Czasami lokalizacja po prostu nie jest już właściwa na daną funkcję. Czasami rzeczywiście sposób, w jaki budynki 20 lat temu były wznoszone sprawia, że łatwiej lub taniej jest wyburzyć niż zmodernizować. Budynki, które przy zachowaniu obecnej bryły umożliwiają zmianę funkcji, są w mniejszości.
Takie ruchy wynikają również z potrzeb i oczekiwań najemców, którzy przyzwyczaili się, że mamy młody, nowoczesny rynek. Te kilkunastoletnie budynki konkurują z najnowocześniejszymi, na które popyt jest – czego dowodzą dane – większy.
Czy biura w miastach regionalnych też mają swoje najlepsze lata za sobą? Słyszymy chociażby o tym, że sektory BPO, SSC (sektor usług wspólnych, outsourcing) nie są już tak prężne jak kiedyś, my wygrywaliśmy często po prostu niższymi kosztami pracy, teraz to się kończy...
Już w wyniku pandemii widzieliśmy, że dużo organizacji decydowało się zmniejszać zajmowaną powierzchnię o 10-20, a nawet 40-50 proc.

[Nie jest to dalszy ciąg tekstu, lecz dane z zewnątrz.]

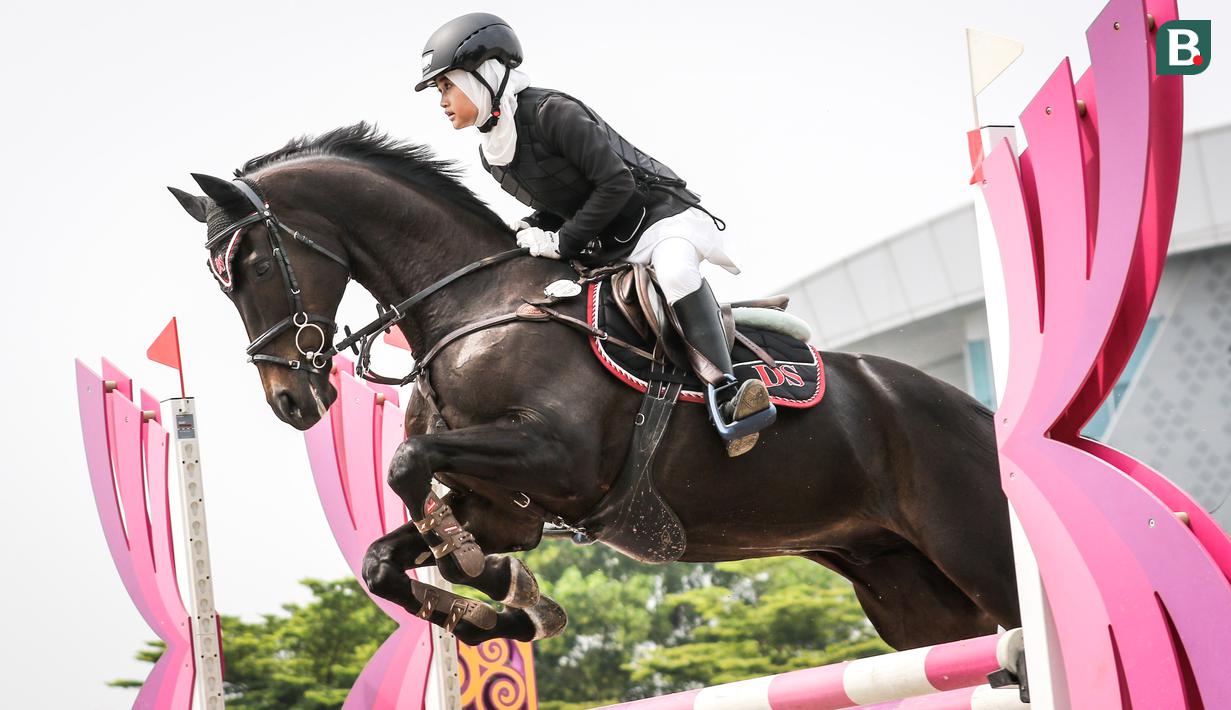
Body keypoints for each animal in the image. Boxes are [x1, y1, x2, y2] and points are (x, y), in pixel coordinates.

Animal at [169, 123, 1019, 650]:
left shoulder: (558, 460)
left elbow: (408, 469)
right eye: (220, 279)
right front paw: (505, 605)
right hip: (913, 599)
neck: (471, 306)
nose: (290, 400)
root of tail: (978, 413)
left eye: (250, 265)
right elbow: (387, 556)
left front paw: (486, 578)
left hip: (981, 557)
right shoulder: (501, 502)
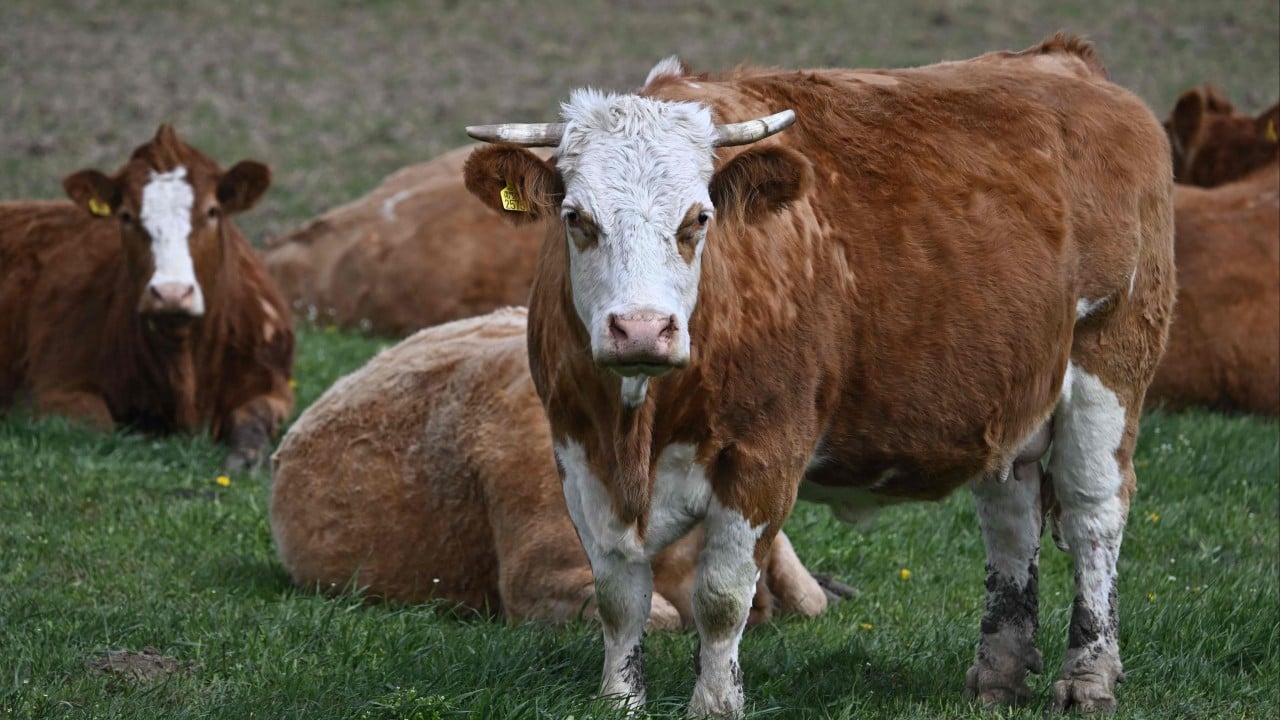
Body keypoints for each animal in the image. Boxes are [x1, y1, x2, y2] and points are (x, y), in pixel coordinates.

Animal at [0, 125, 294, 471]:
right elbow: (101, 426)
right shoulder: (49, 391)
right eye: (126, 215)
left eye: (212, 211)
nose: (171, 293)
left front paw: (246, 457)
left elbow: (253, 419)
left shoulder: (273, 386)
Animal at [462, 34, 1174, 717]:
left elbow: (722, 596)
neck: (640, 423)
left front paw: (716, 704)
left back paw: (1088, 677)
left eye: (698, 218)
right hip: (1009, 400)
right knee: (1011, 519)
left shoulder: (763, 454)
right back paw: (998, 677)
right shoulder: (578, 451)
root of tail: (1067, 64)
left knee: (1092, 514)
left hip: (1109, 364)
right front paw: (620, 700)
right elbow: (617, 595)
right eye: (577, 218)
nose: (640, 329)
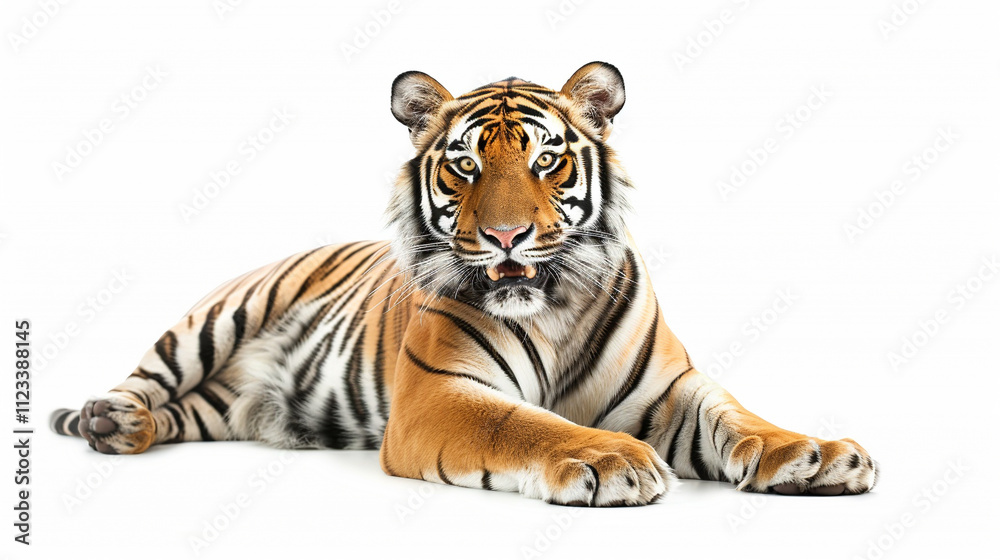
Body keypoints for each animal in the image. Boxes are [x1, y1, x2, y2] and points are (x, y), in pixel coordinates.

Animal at [50, 62, 878, 506]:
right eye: (466, 165)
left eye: (546, 160)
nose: (508, 236)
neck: (554, 306)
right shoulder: (440, 395)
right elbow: (526, 424)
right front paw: (609, 460)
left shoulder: (668, 390)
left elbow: (739, 417)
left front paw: (817, 454)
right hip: (221, 313)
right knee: (148, 377)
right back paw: (107, 420)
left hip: (232, 406)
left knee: (189, 411)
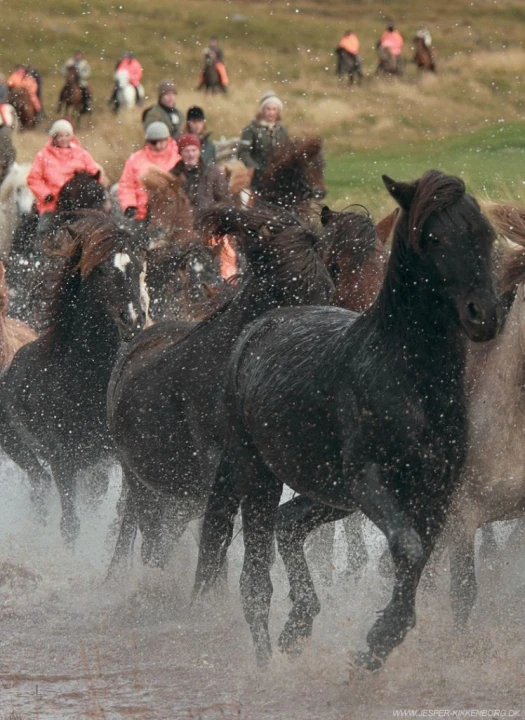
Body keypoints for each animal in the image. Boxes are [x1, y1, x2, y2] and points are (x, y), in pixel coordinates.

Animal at [0, 214, 145, 544]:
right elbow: (70, 525)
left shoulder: (111, 459)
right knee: (39, 485)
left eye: (138, 267)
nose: (133, 319)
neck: (84, 378)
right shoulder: (62, 459)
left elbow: (120, 513)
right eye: (101, 270)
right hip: (17, 448)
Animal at [193, 170, 500, 668]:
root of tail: (258, 328)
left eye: (486, 234)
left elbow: (420, 556)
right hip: (257, 475)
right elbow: (407, 548)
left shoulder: (436, 491)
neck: (407, 377)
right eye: (433, 237)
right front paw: (376, 642)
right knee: (255, 581)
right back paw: (267, 664)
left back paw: (298, 625)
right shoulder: (367, 479)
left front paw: (381, 641)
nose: (483, 315)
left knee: (289, 523)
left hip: (329, 494)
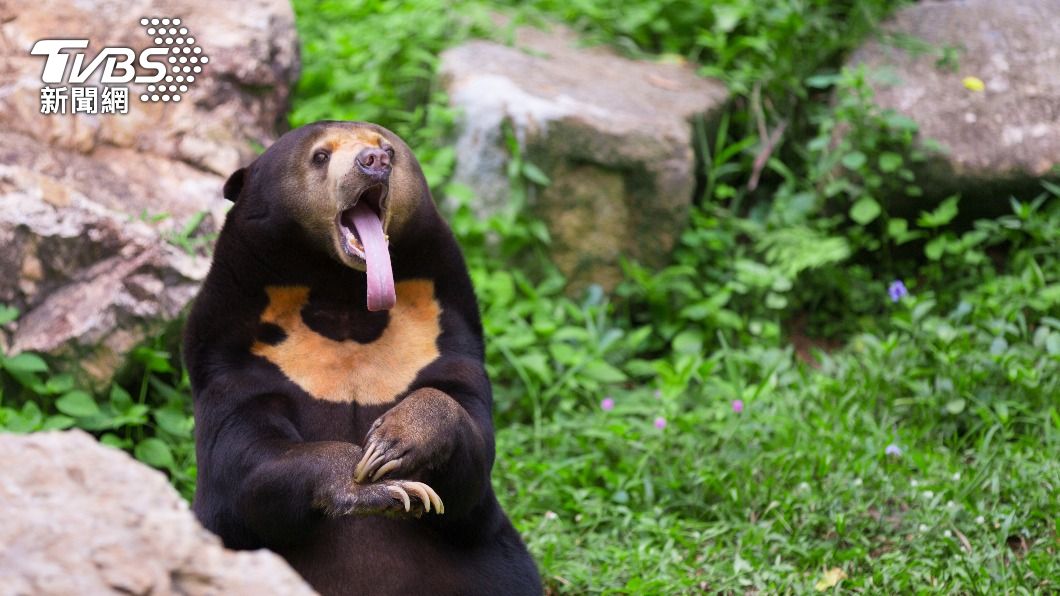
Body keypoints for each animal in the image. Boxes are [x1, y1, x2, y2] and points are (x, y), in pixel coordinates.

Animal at [183, 121, 542, 595]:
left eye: (387, 147)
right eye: (320, 156)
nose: (374, 162)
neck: (346, 301)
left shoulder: (443, 336)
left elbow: (472, 449)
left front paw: (394, 443)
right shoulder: (236, 356)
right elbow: (244, 458)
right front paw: (379, 487)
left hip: (488, 562)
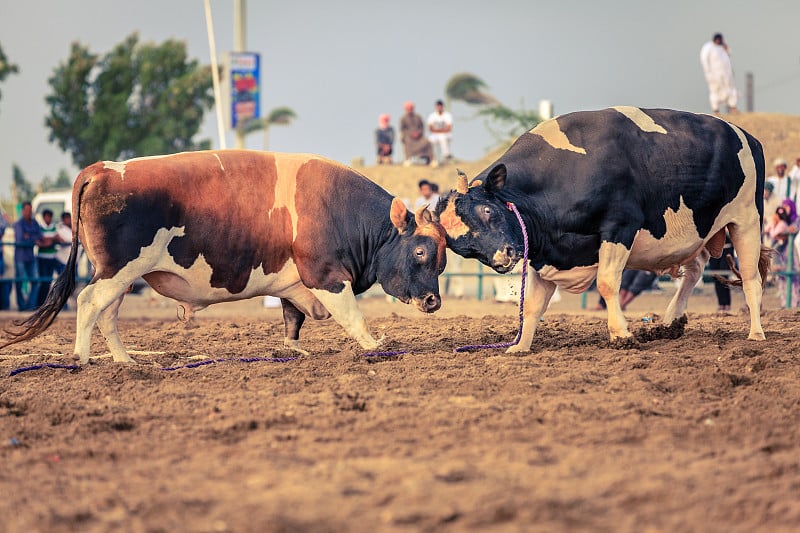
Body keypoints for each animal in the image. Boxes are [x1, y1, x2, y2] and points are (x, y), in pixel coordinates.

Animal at [3, 152, 446, 364]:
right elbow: (353, 317)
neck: (341, 209)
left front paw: (291, 351)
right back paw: (81, 358)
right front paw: (375, 345)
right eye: (421, 252)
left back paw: (126, 361)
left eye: (442, 261)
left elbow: (292, 321)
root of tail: (102, 169)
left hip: (121, 276)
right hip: (116, 270)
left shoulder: (293, 283)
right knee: (88, 302)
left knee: (106, 313)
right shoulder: (325, 276)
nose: (433, 301)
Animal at [434, 106, 772, 352]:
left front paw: (621, 334)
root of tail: (747, 136)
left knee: (751, 279)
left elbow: (608, 283)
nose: (503, 257)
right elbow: (531, 305)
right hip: (700, 233)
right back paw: (671, 320)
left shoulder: (620, 226)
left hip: (746, 222)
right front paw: (519, 348)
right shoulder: (542, 252)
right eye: (465, 247)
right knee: (695, 271)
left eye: (488, 210)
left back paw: (756, 333)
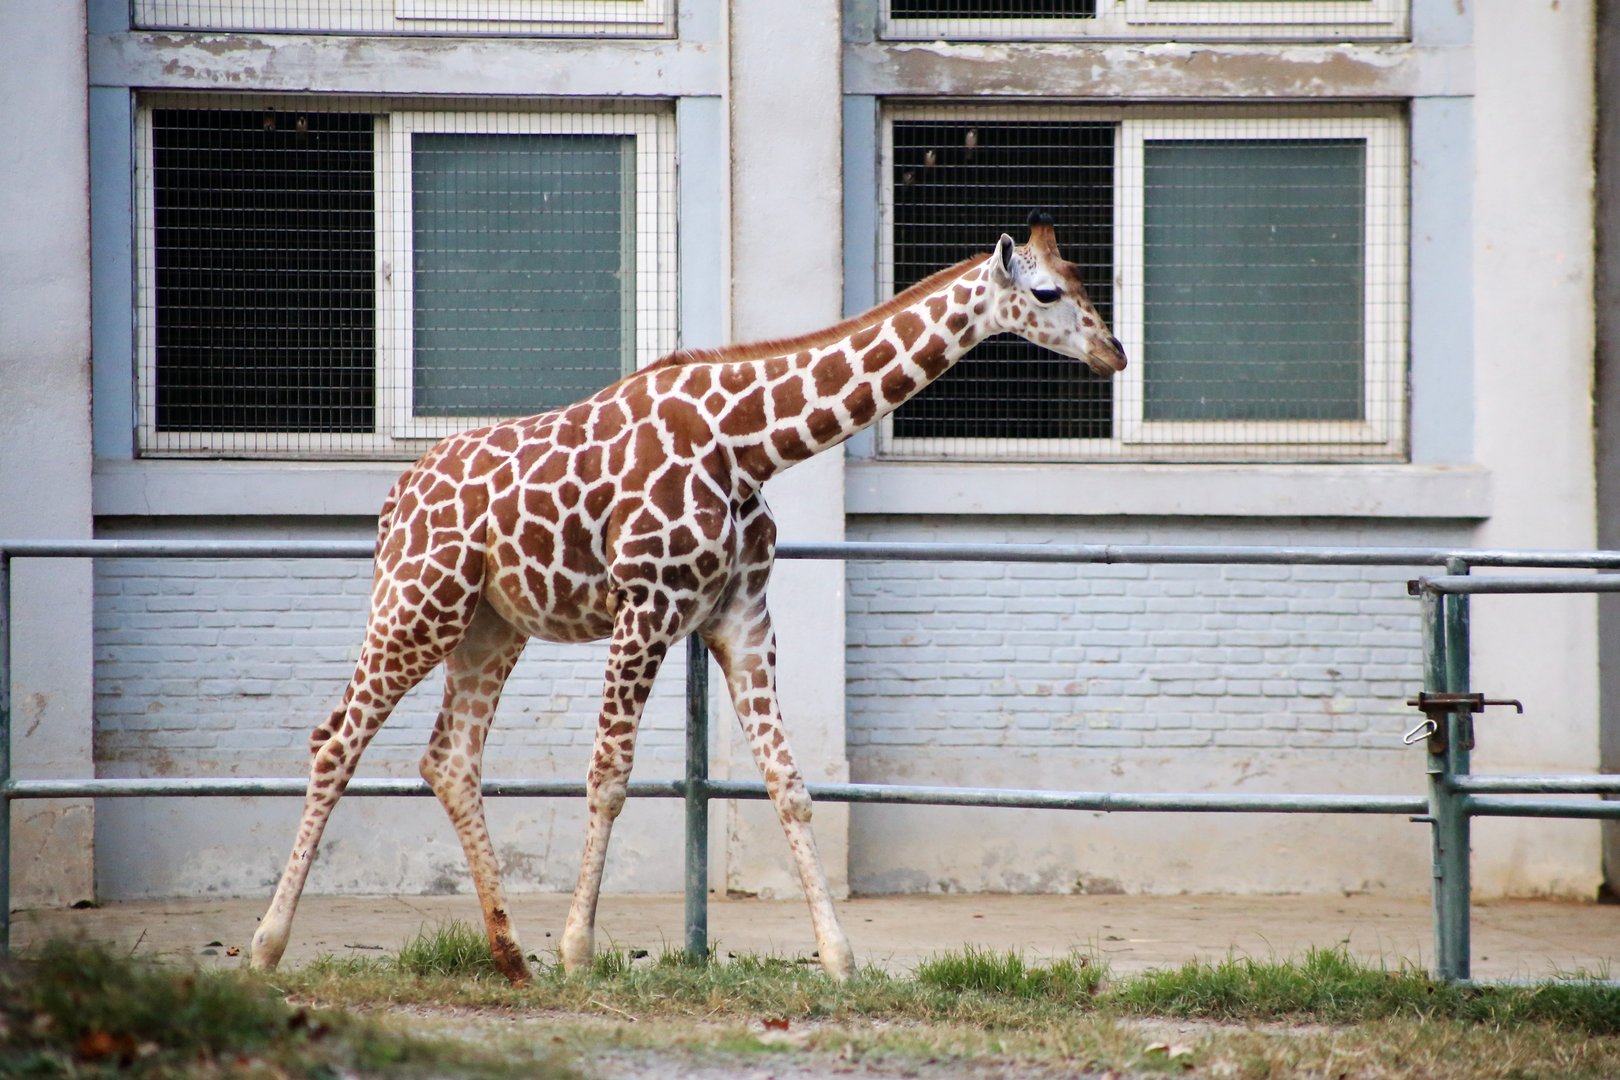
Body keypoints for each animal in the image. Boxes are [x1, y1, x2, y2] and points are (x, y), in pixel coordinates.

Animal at [248, 212, 1125, 985]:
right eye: (1048, 291)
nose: (1112, 351)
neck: (748, 445)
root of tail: (397, 498)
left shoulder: (741, 617)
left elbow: (789, 784)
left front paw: (839, 959)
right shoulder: (644, 608)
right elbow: (608, 775)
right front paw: (580, 951)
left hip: (488, 624)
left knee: (451, 759)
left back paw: (511, 958)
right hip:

Dziś słyszymy o przypadkach, kiedy te same organizacje wracają do pierwotnej powierzchni. Nie mówię, że to nowa norma, ale bilans jest cały czas pozytywny: więcej jest tych firm, które się rozwijają. Mamy też trochę większą specjalizację, to już nie tylko back office, tylko middle office. Jeśli chodzi o BPO i SSC, Polska często wygrywa w kontekście merytoryki na rynku globalnym – trochę bardziej idziemy tu w jakość niż ilość.